My Lords, we have heard three splendid speeches, and I intend to be very brief. I will pick up on a comment made by my noble friend Lord Blunkett, who is of course quite right that the public will not be interested or involved in the details of this legislation. But I have no doubt whatever that they have an acute sense of fairness. In Committee, I suggested that, for the Government to give instructions to the Electoral Commission is akin to a party in a football match—one of the two teams—giving instructions and guidance to the referee prior to the match. I do not think that anyone in Britain would think that that was a fair situation. I do not think that anyone could seriously contend that that is not what would happen if these two clauses become law.
What I find particularly persuasive is that this letter from the Electoral Commission, which many of us have, is, unsurprisingly, signed by every single member bar the Conservative nominee—I make no criticism of the fact that he did not sign it, but it was signed by everyone else. It argues against these two clauses. As they say,
“It is our firm and shared view that the introduction of a Strategy and Policy Statement – enabling the Government to guide the work of the Commission – is inconsistent with the role”

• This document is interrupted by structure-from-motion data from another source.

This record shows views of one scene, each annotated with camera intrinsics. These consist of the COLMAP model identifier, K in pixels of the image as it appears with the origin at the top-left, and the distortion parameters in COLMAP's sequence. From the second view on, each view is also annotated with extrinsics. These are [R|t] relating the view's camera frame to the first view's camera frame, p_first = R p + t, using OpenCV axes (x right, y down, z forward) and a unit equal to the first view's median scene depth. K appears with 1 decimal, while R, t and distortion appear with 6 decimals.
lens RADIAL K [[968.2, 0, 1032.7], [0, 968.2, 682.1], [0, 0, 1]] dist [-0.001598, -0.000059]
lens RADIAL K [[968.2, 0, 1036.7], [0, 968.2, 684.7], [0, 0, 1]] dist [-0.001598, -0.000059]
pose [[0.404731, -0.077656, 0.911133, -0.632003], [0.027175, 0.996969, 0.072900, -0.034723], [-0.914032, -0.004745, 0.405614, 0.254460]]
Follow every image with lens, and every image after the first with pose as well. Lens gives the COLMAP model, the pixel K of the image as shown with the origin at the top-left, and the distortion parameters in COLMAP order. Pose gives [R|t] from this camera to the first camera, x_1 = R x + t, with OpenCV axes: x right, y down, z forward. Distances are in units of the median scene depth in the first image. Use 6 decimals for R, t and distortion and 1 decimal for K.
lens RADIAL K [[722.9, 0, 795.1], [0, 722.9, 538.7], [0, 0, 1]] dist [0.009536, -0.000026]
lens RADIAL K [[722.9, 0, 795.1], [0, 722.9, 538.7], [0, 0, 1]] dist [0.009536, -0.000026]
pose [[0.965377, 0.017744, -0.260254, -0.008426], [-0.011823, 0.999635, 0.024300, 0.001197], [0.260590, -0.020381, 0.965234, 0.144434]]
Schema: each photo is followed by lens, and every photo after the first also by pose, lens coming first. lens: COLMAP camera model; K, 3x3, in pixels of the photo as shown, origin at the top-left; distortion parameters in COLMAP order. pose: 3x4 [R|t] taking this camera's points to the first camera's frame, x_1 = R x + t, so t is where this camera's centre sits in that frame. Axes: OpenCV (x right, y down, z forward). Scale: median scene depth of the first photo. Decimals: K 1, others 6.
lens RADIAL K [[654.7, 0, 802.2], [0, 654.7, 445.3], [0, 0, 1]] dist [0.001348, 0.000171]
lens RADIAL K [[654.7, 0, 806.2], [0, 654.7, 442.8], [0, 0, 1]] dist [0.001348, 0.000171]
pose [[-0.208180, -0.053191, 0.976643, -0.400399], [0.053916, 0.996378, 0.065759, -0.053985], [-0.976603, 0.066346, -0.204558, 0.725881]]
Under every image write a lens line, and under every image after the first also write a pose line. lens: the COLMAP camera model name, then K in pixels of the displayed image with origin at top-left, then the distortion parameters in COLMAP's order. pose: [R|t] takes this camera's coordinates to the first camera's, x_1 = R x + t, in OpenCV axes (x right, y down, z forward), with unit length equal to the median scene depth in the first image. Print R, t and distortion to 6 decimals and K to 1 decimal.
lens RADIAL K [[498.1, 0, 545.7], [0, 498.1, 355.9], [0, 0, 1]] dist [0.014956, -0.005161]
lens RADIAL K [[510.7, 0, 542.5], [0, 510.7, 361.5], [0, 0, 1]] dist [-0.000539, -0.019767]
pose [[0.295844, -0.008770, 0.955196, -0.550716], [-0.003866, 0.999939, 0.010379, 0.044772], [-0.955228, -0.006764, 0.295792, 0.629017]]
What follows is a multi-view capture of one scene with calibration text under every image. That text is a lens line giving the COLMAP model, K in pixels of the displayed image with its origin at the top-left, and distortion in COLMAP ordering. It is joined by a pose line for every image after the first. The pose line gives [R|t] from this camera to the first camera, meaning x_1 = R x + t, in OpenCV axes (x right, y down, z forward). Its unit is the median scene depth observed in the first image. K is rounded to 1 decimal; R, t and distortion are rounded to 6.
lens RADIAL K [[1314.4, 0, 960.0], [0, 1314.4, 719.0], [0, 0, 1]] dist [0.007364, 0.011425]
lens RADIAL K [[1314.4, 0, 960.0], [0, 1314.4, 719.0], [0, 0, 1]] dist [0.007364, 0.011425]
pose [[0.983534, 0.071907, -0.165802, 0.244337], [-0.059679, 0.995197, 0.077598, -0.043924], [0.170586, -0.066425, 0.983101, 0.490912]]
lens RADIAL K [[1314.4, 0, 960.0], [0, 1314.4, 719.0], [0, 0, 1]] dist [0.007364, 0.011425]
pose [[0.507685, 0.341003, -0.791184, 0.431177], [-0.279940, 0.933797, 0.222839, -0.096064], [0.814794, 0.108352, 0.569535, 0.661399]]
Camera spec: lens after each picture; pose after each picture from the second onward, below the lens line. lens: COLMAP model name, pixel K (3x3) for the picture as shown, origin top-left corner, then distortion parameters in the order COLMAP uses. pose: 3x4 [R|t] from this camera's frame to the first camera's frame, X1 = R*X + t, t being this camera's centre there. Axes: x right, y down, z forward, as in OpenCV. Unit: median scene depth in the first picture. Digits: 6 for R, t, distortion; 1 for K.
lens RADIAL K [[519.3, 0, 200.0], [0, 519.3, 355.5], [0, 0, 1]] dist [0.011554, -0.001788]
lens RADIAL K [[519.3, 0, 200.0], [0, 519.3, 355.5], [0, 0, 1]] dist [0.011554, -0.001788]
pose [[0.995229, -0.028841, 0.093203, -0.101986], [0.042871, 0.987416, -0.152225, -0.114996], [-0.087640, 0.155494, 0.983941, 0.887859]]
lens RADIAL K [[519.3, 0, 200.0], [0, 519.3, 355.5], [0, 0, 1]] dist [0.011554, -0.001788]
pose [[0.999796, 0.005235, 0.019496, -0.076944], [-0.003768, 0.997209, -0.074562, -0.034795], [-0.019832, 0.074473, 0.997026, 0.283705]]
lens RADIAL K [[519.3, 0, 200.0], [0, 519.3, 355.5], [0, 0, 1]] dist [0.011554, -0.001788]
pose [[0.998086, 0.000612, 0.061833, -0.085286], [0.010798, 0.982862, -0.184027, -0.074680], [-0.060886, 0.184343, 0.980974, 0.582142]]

of an “independent electoral commission”. If anyone is wavering on this, just substitute the words “Conservative Party” for “Government”. It is nothing to be ashamed of, and I strongly support political parties; I have been in one all my life and I would go as far as to say that they are the lifeblood of our democracy. I do not regard as superior human beings those people who have not joined political parties. If we substitute the word “Government” with “Conservative Party”—because of course Governments consist, in the main, of one political party—it reads as follows: “It is our firm and shared view that the introduction of a Strategy and Policy Statement – enabling the Conservative Party to guide the work of the Commission – is inconsistent with the role of an independent electoral commission.” Is there anyone here who could possibly dispute that statement? Forgetting about the Government for a moment, for one political party in a contested situation—which is precisely what elections are, which is why they can get fraught and need adjudicators—to give an instruction to the referee, or the Electoral Commission in this case, is clearly inconsistent and unacceptable as part of our electoral procedures. I urge everyone to see the fairness of that argument and to support the amendment from the noble and learned Lord, Lord Judge.